Ucrânia ameaça boicotar Paris 2024 se atletas russos e belarusianos participarem

Foto: REUTERS


A Ucrânia ameaçou na quinta-feira (26) boicotar os Jogos Olímpicos de 2024, em Paris, caso os atletas russos e bielorrussos possam disputar o evento, após a abertura manifestada pelo Comité Olímpico Internacional (COI).

"Essa situação é inaceitável para o nosso Estado", disse o ministro do esporte ucraniano, Vadym Goutzeit, comentando a eventual queda nas sanções aos competidores de ambos os países cúmplices na invasão à Ucrânia, em 24 de fevereiro de 2022.

Na quarta-feira (25), o COI admitiu uma reintegração dos atletas das duas nações no esporte mundial, embora mantenha as sanções às estruturas políticas e desportivas.

Hoje, a prefeita de Paris, Anne Hidalgo, admitiu que queria que russos e belarusianos competissem sob bandeira neutra, à semelhança do que defende o COI. A responsável entende que "este é o momento dos esportistas" pelo que defende que estes "não devem ser privados da sua competição". "A nossa posição permanece inalterada: enquanto a guerra continuar na Ucrânia, os atletas russos e bielorrussos não devem participar em competições internacionais. Se não formos ouvidos, não excluo a possibilidade de boicotarmos e nos recusarmos a participar nos Jogos Olímpicos", retrucou o ministro ucraniano, no Facebook.

O governo ucraniano tem pressionado o COI e outras organizações internacionais para fazer vingar a sua posição, sendo que na terça-feira (24) o presidente Volodymyr Zelensky exigiu mesmo ao seu presidente francês Emmanuel Mácron o banimento dos dois países.

Quarta-feira, e após consultar representantes de atletas, federações internacionais e comitês olímpicos nacionais, o COI disse que "nenhum atleta deve ser banido da competição apenas com base no seu passaporte". Entretanto, o Conselho Olímpico da Ásia propôs-se a integrar desportistas russos e bielorrussos nas suas competições regionais, incluindo de classificação para Paris 2024, expressando o seu apoio à posição do COI.

Em sentido contrário à intenção de "explorar" vias de reintegração dos atletas russos e belarusianos, vários países, incluindo o Reino Unido e a Dinamarca, condenaram a iniciativa do COI, com a ministra britânica da cultura, Michelle Donelan, a considerar que a mesma estava "muito distante das realidades da guerra". "Condenamos qualquer movimento que permita ao presidente (russo) Vladimir Putin legitimar a sua guerra ilegal na Ucrânia.

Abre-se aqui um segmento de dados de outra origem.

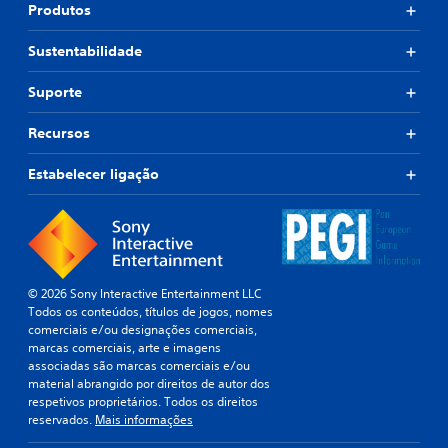
Produtos
Sustentabilidade
Suporte
Recursos
Estabelecer ligação
© 2026 Sony Interactive Entertainment LLC
Todos os conteúdos, títulos de jogos, nomes
comerciais e/ou designações comerciais,
marcas comerciais, arte e imagens
associadas são marcas comerciais e/ou
material abrangido por direitos de autor dos
respetivos proprietários. Todos os direitos
reservados.
Mais informações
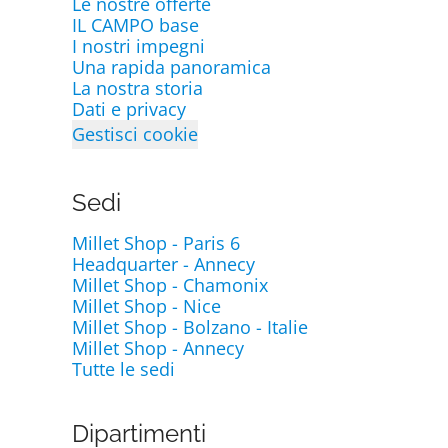
Le nostre offerte
IL CAMPO base
I nostri impegni
Una rapida panoramica
La nostra storia
Dati e privacy
Gestisci cookie
Sedi
Millet Shop - Paris 6
Headquarter - Annecy
Millet Shop - Chamonix
Millet Shop - Nice
Millet Shop - Bolzano - Italie
Millet Shop - Annecy
Tutte le sedi
Dipartimenti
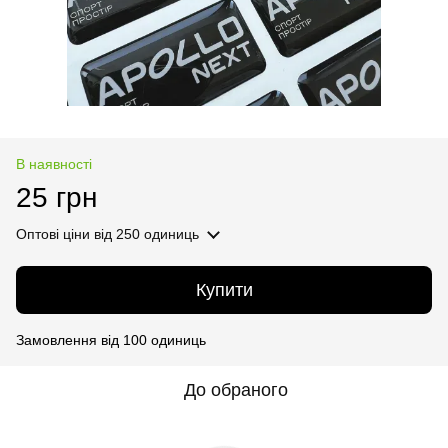
В наявності
25 грн
Оптові ціни
від 250 одиниць
Купити
Замовлення від 100 одиниць
До обраного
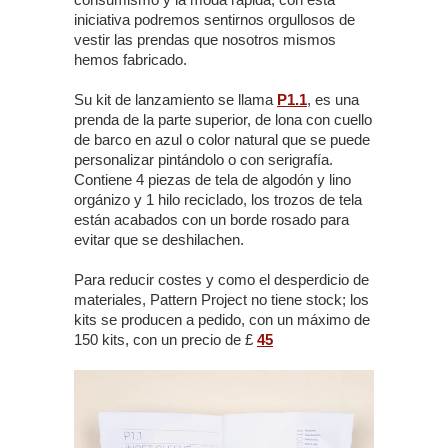
iniciativa podremos sentirnos orgullosos de
vestir las prendas que nosotros mismos
hemos fabricado.
Su kit de lanzamiento se llama
P1.1
, es una
prenda de la parte superior, de lona con cuello
de barco en azul o color natural que se puede
personalizar pintándolo o con serigrafía.
Contiene 4 piezas de tela de algodón y lino
orgánizo y 1 hilo reciclado, los trozos de tela
están acabados con un borde rosado para
evitar que se deshilachen.
Para reducir costes y como el desperdicio de
materiales, Pattern Project no tiene stock; los
kits se producen a pedido, con un máximo de
150 kits, con un precio de £
45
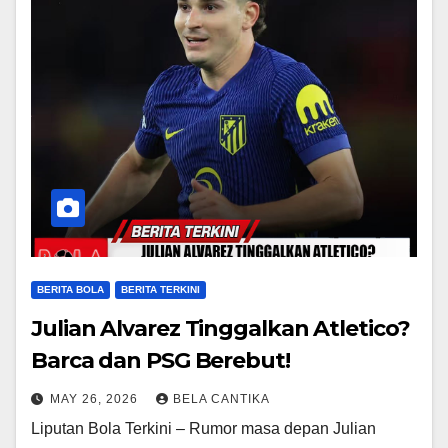
BERITA BOLA
BERITA TERKINI
Julian Alvarez Tinggalkan Atletico?
Barca dan PSG Berebut!
MAY 26, 2026
BELA CANTIKA
Liputan Bola Terkini – Rumor masa depan Julian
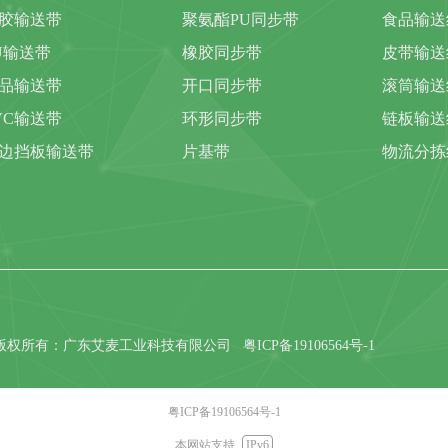
胶输送带
聚氨酯PU同步带
食品输送
U输送带
橡胶同步带
皮带输送
品输送带
开口同步带
滚筒输送
VC输送带
环形同步带
链板输送
边挡板输送带
片基带
物流分拣
版权所有：广东艾麦工业科技有限公司
粤ICP备19106564号-1
粤ICP备19106564号-1
本网站支持
IPv6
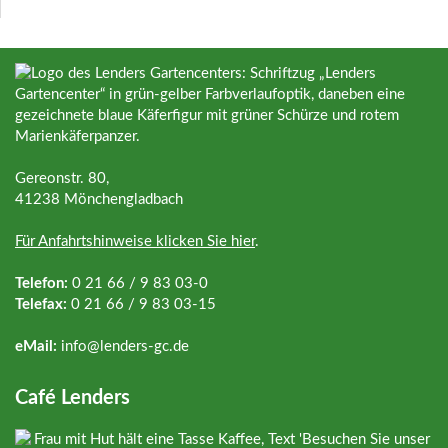
Gereonstr. 80,
41238 Mönchengladbach
Für Anfahrtshinweise klicken Sie hier
.
Telefon:
0 21 66 / 9 83 03-0
Telefax:
0 21 66 / 9 83 03-15
eMail:
info@
lenders-gc.de
Café Lenders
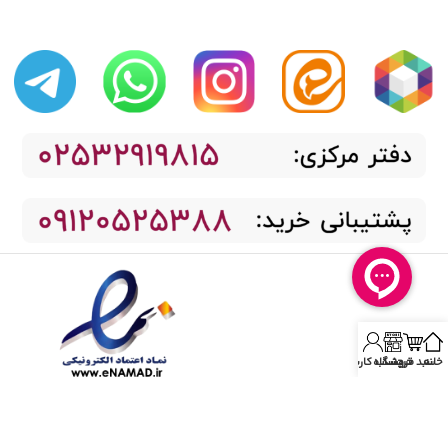
خانه
سبد خرید
فروشگاه
حساب کاربری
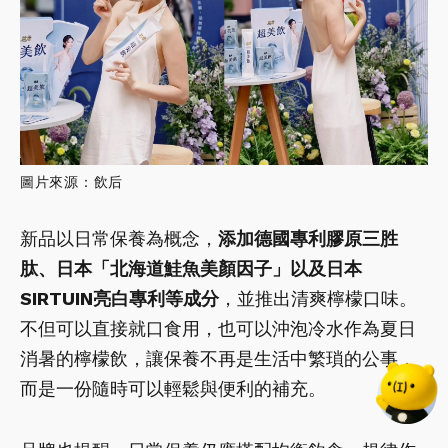
圖片來源：飲后
新品以日常保養為概念，
添加德國專利膠原三胜
肽、日本「北海道鮭魚美顏因子」以及日本
SIRTUIN亮白專利等成分
，並推出清爽檸檬口味。
不但可以直接就口食用，也可以沖泡冷水作為夏日
消暑的檸檬飲，讓保養不再是生活中繁瑣的公事，
而是一份隨時可以輕鬆與便利的補充。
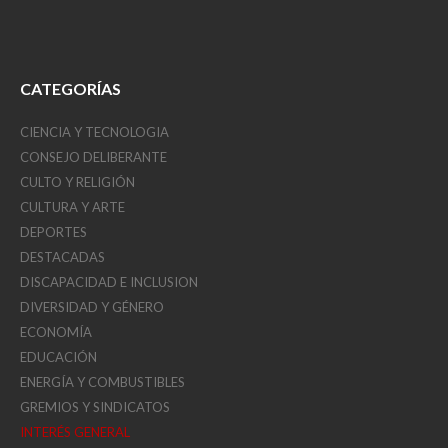
CATEGORÍAS
CIENCIA Y TECNOLOGIA
CONSEJO DELIBERANTE
CULTO Y RELIGIÓN
CULTURA Y ARTE
DEPORTES
DESTACADAS
DISCAPACIDAD E INCLUSION
DIVERSIDAD Y GÉNERO
ECONOMÍA
EDUCACIÓN
ENERGÍA Y COMBUSTIBLES
GREMIOS Y SINDICATOS
INTERÉS GENERAL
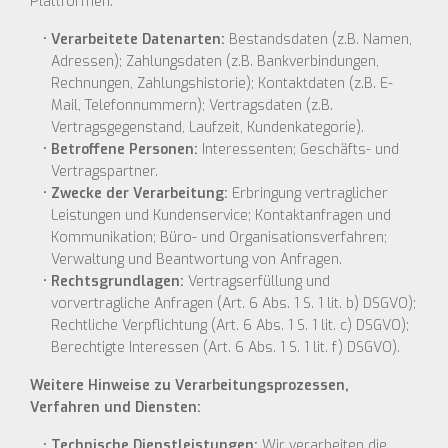
Plattformen.
Verarbeitete Datenarten:
Bestandsdaten (z.B. Namen,
Adressen); Zahlungsdaten (z.B. Bankverbindungen,
Rechnungen, Zahlungshistorie); Kontaktdaten (z.B. E-
Mail, Telefonnummern); Vertragsdaten (z.B.
Vertragsgegenstand, Laufzeit, Kundenkategorie).
Betroffene Personen:
Interessenten; Geschäfts- und
Vertragspartner.
Zwecke der Verarbeitung:
Erbringung vertraglicher
Leistungen und Kundenservice; Kontaktanfragen und
Kommunikation; Büro- und Organisationsverfahren;
Verwaltung und Beantwortung von Anfragen.
Rechtsgrundlagen:
Vertragserfüllung und
vorvertragliche Anfragen (Art. 6 Abs. 1 S. 1 lit. b) DSGVO);
Rechtliche Verpflichtung (Art. 6 Abs. 1 S. 1 lit. c) DSGVO);
Berechtigte Interessen (Art. 6 Abs. 1 S. 1 lit. f) DSGVO).
Weitere Hinweise zu Verarbeitungsprozessen,
Verfahren und Diensten:
Technische Dienstleistungen:
Wir verarbeiten die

O próprio presidente do COI (Thomas) Bach condenou a Rússia há menos de um ano por violar a trégua olímpica e pediu para 'dar uma chance à paz'", recordou Donelan.

Já o presidente do Comitê Olímpico dinamarquês, Hans Natorp, enfatizou o fato de o seu país continuar a opor-se fortemente ao regresso da Rússia ao mundo olímpico. "A agressão russa na Ucrânia está sendo intensificada. Nestas circunstâncias, seria inaceitável permitir que a Rússia e Belarus participem em eventos esportivos. Mantemos firmemente a nossa posição. Ainda não é hora de considerar o seu regresso", vincou, numa mensagem no Twitter.

O comité organizador de Paris'2024 não tem poder de decisão e o COI recordou, quarta-feira, que a "autoridade única" na matéria cabe às federações internacionais.